Lower’s remaining games are at Ocean City on Nov. 1; home vs. Cedar Creek on Nov. 8; a consolation game Nov. 15/16 and home vs. Middle Township on Thanksgiving.
The Lower vs. Middle game — dubbed the Anchor Bowl — usually draws a large crowd.
Mainland Regional athletic director and CAL president Mike Gatley said the vote was 14-3 with five abstentions. Gatley said if Lower has safety issues against Holy Spirit it would also have safety issues against other varsity teams.
“We did it for the safety of their own kids and from a legal point the safety of the teams that were (scheduled) to play against them,” Gatley said.
Lower athletic director Mark Schiffbauer and coach Bill Miller did not return several calls for comment Thursday. The Lower Cape May Regional Board Of Education did meet Thursday night.
Lower Cape is winless and has lost its five games on the field by an average of 42.6 points. Holy Spirit (6-0) is No. 1 in The Press Elite 11 and has won three straight state titles. Miller and Schiffbauer said Tuesday that the Caper Tigers consist mostly of freshmen and sophomores.
The coach and athletic director said Lower couldn’t compete with the Spartans and they were concerned for the safety of the players. Lower has had seven players suffer concussions this season and three of those are out for the year. Miller said Tuesday the game against Holy Spirit would amount to just "physical punishment" for his team.
Gatley said the league does not want teams to pick and choose who they can play.
“You can’t have it both ways,” Gatley said. “It (forfeiting one game and playing others) sets an extremely poor precedent. You can’t say you have a safety issue on October 25th but it’s not a safety issue on the first of November.”
Gatley said Lower could appeal the league’s decision. If that occurs, Gatley said the CAL would consult with its executive committee and seek legal advice.
“It’s a really tough decision,” Gatley said. “Unfortunately when you come across these situations it can get messy.”
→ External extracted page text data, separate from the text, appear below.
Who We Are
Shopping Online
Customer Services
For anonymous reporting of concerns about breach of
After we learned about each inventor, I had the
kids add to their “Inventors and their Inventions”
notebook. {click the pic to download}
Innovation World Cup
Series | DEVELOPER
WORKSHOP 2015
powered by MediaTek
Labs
The Lower vs. Holy Spirit contest is a CAL interconference game. Holy Spirit plays in the American Conference, while Lower is a member of the National Conference.
The CAL — like every other New Jersey high school football league — schedules football games in two-year cycles.
Each CAL team is mandated to play one interconference game. The league scheduled interconference games for 2012 and 2013 based on teams’ records in 2010 and 2011. Lower finished 7-3 in 2010 and 5-5 in 2011. Holy Spirit beat Lower 41-6 last season.
Gatley said Lower’s forfeit and the questions about the future viability of its football program would force the league to review its conference alignment for the 2014-15 seasons.
The league realigned in September for 2014-15 and switched Holy Spirit from the American Conference, which consists of schools with large enrollments, to the smaller National Conference, where schools like Lower Cape May (a South Jersey Group II member) play.
Spirit officials are concerned they could face more forfeits in the future if forced to play against schools with small enrollments.
“It opens up a whole can of worms,” Gatley said.